NBA

Cleveland left to wait on LeBron — again

AP
ORLANDO, Fla. — While two cities and an entire league waited for LeBron James to settle on The Decision 2.0, the man at the center of the storm was happy to make everyone wait a little longer.

After James met with Pat Riley and Heat general manager Andy Ellsburg in Las Vegas Wednesday — the only face-to-face meeting the world’s best player will grant to any team during free agency — he spent Thursday afternoon playing pickup games and spending time with players at his skills academy, where he was joined later in the day by Heat teammate Dwyane Wade.

James later flew back to Miami – accompanied by Wade – before flying to Rio de Janiero this weekend to attend the World Cup Final between Argentina and Germany at the Maracana. Both the Heat and Cavaliers are expecting his decision before he leaves the country, according to Yahoo! Sports.

Meanwhile, chaos reigned 2,000 miles away at James’ estate in Bath, Ohio, a sleepy suburb northwest of his hometown of Akron, where police cruisers were stationed outside his home.

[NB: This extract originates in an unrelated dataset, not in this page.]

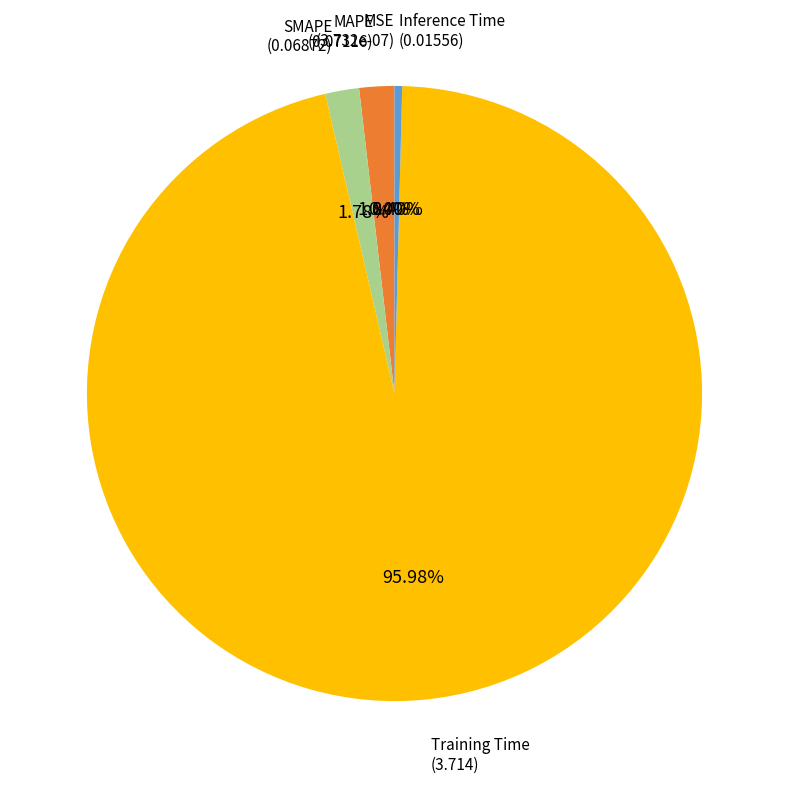

Does any single category account for the majority?

Yes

Cars full of fans hoping for his return to the team that drafted him back in 2003 lined up across the street.

Fans congregating at James’ house — while he was on the other side of the country — brought out the humorous side of Twitter, with people creating fake accounts about the property, including @LeBronsHome and @LeBronsLawn, while an Ohio television station even had a brief livestream of the home before it eventually was taken down.

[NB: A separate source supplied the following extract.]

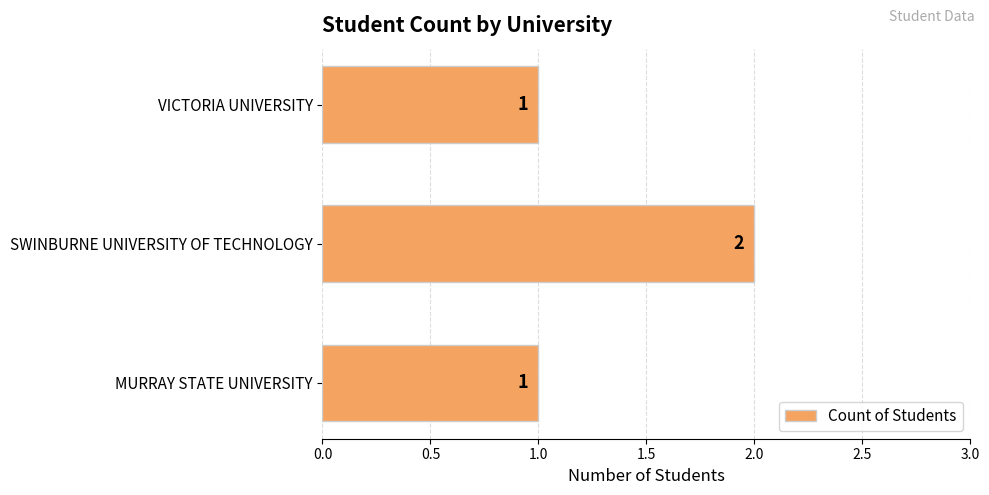

What is the sum of all values?

4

It was almost the exact opposite of the drama that played out in Miami 24 hours earlier, where fans tried to decipher the meaning of moving vans stationed outside of James’ house in South Florida to remove his fleet of luxury cars (it turned out he does that every summer).

That’s what this story has devolved into, as the two fan bases most impacted by “The Decision” four years ago square off over the right to root for the world’s best player again, and the rest of the NBA awaits his decision in order to get on with its collective business — all while James himself isn’t talking to anyone.

The fact both James and Carmelo Anthony, who was expected to choose to remain with the Knicks either Thursday or Friday, have yet to make their free-agent choices known has set back the entire free-agent market. Outside of a few minor moves, the rest of the league is waiting for the two stars to choose first, with a flood of transactions expected to come afterward.

“I think it’s probably more your part,” Celtics general manager Danny Ainge said Thursday of how much patience GMs have needed to exhibit waiting for James to decide. “I see every one of you [reporters] following your Twitter non-stop trying to follow everything going on in free agency, but I haven’t been worried that much about it.”

While the world waited for James to make his decision, other teams began making moves. The Mavericks offered a three-year max contract to Rockets restricted free agent Chandler Parsons, which puts Houston — which has a max contract offer of its own extended to Heat star Chris Bosh, who like everyone else is waiting for James to make his decision — on a 72-hour clock in order to sign Bosh in before it has to decide to either match Dallas’ offer to Parsons or let him walk.

But while several other teams are waiting to see what happens, they’re all powerless to do anything while the game’s most powerful person plots his next move.